Question: Why would someone invest in this area as opposed to more traditional genetic engineering efforts?
Genetic engineering has been focused on making relatively small changes to biological systems. For instance, introducing a new gene into an organism (like insulin). Synthetic biology seeks to start from a "blank slate" and ask, what can we make? Thus, instead of perturbing existing systems and organisms, we attempt to construct new ones. In having a wider scope for engineering biological systems, the potential application space of synthetic biology is similarly wider. One could imagine systems that range from chemical manufacturing to systems that monitor and respond to the environment in real time.
Question: While their methods are different, the end results of synthetic biology and genetic engineering seem similar: new organisms that are not seen in nature. If that is true, does it follow that synthetic biology is not bringing substantially new risks onto the scene?
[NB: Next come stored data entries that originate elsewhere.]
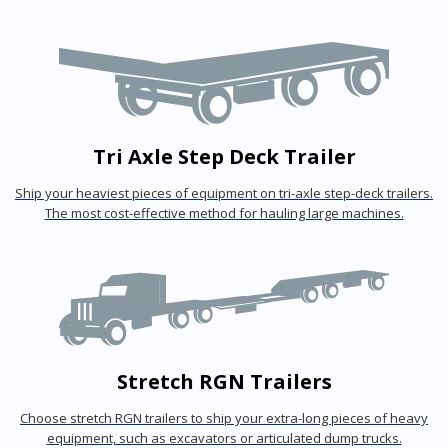
Tri Axle Step Deck Trailer
Ship your heaviest pieces of equipment on tri-axle step-deck trailers.
The most cost-effective method for hauling large machines.
Stretch RGN Trailers
Choose stretch RGN trailers to ship your extra-long pieces of heavy
equipment, such as excavators or articulated dump trucks.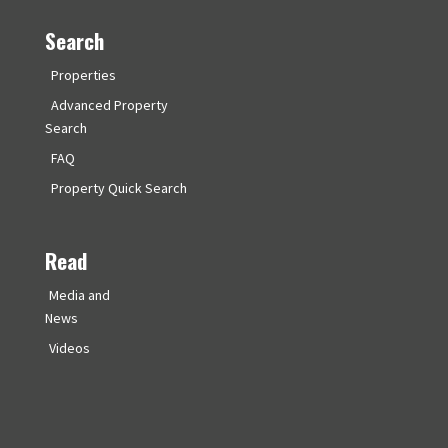
Search
Properties
Advanced Property
Search
FAQ
Property Quick Search
Read
Media and
News
Videos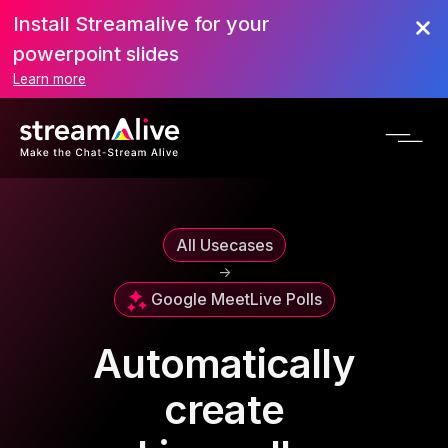
Install Streamalive for your
powerpoint slides
Learn more
All Usecases
->
Google Meet
Live Polls
Automatically
create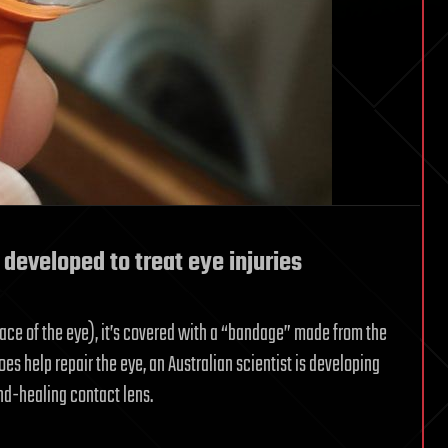
 developed to treat eye injuries
ace of the eye), it’s covered with a “bandage” made from the
 help repair the eye, an Australian scientist is developing
nd-healing contact lens.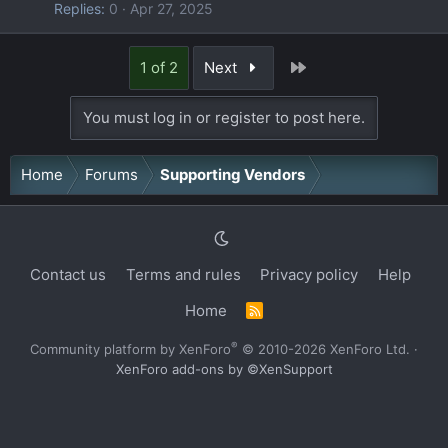
Replies
0
Apr 27, 2025
Last
1 of 2
Next
You must log in or register to post here.
Home
Forums
Supporting Vendors
Contact us
Terms and rules
Privacy policy
Help
Home
R
S
S
®
Community platform by XenForo
© 2010-2026 XenForo Ltd.
·
XenForo add-ons by ©XenSupport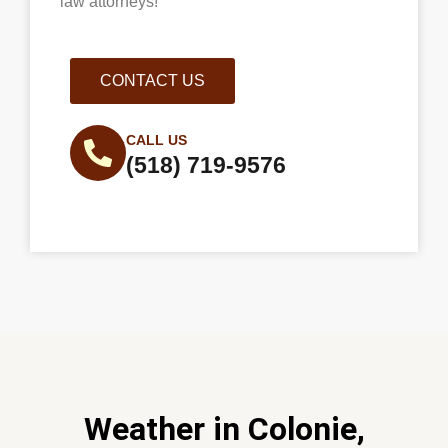
law attorneys!
CONTACT US
CALL US
(518) 719-9576
Weather in Colonie,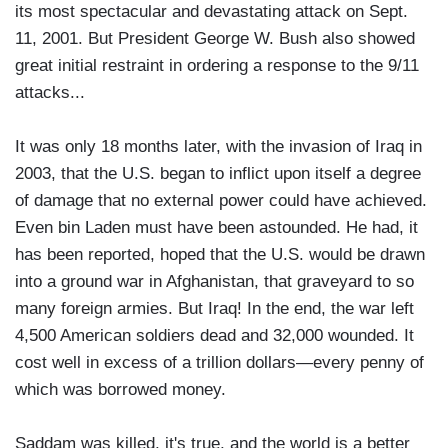
its most spectacular and devastating attack on Sept.
11, 2001. But President George W. Bush also showed
great initial restraint in ordering a response to the 9/11
attacks...
It was only 18 months later, with the invasion of Iraq in
2003, that the U.S. began to inflict upon itself a degree
of damage that no external power could have achieved.
Even bin Laden must have been astounded. He had, it
has been reported, hoped that the U.S. would be drawn
into a ground war in Afghanistan, that graveyard to so
many foreign armies. But Iraq! In the end, the war left
4,500 American soldiers dead and 32,000 wounded. It
cost well in excess of a trillion dollars—every penny of
which was borrowed money.
Saddam was killed, it's true, and the world is a better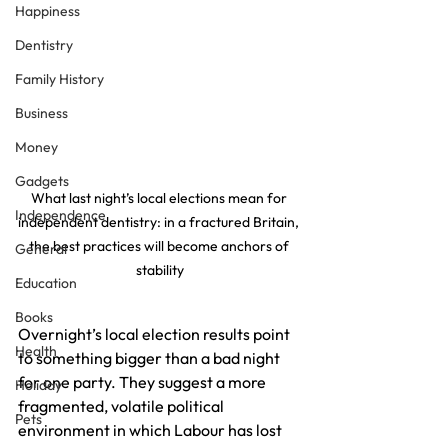
Happiness
Dentistry
Family History
Business
Money
Gadgets
What last night’s local elections mean for 
Independence
independent dentistry: in a fractured Britain, 
the best practices will become anchors of 
General
stability
Education
Books
Overnight’s local election results point 
Health
to something bigger than a bad night 
for one party. They suggest a more 
Holiday
fragmented, volatile political 
Pets
environment in which Labour has lost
The risks and rewards are likely different. If synthetic biology is wildly successful then one can imagine a time when "garage inventors" could build something cool [JB - change "cool" to "useful"? the ides of someone building something they consider "cool" is a bit frightening to me, since my idea of cool may be very different from say the Unabomber's] with biological materials. Genetic engineering, as it’s currently performed, requires substantial technical understanding of the project and access to specialized resources such as a laboratory and reagents. In the future, novel biological systems may be built with limited know-how, on a minimal budget and with no requirement for a specialized facility. Such democratization of biological engineering necessarily brings with it both the possibilities of a great number of useful applications as well as risks from accidental or intentional misuses. Thus, one of the key missions of the nascent synthetic biological community is to forge a culture in which biological engineering happens responsibly.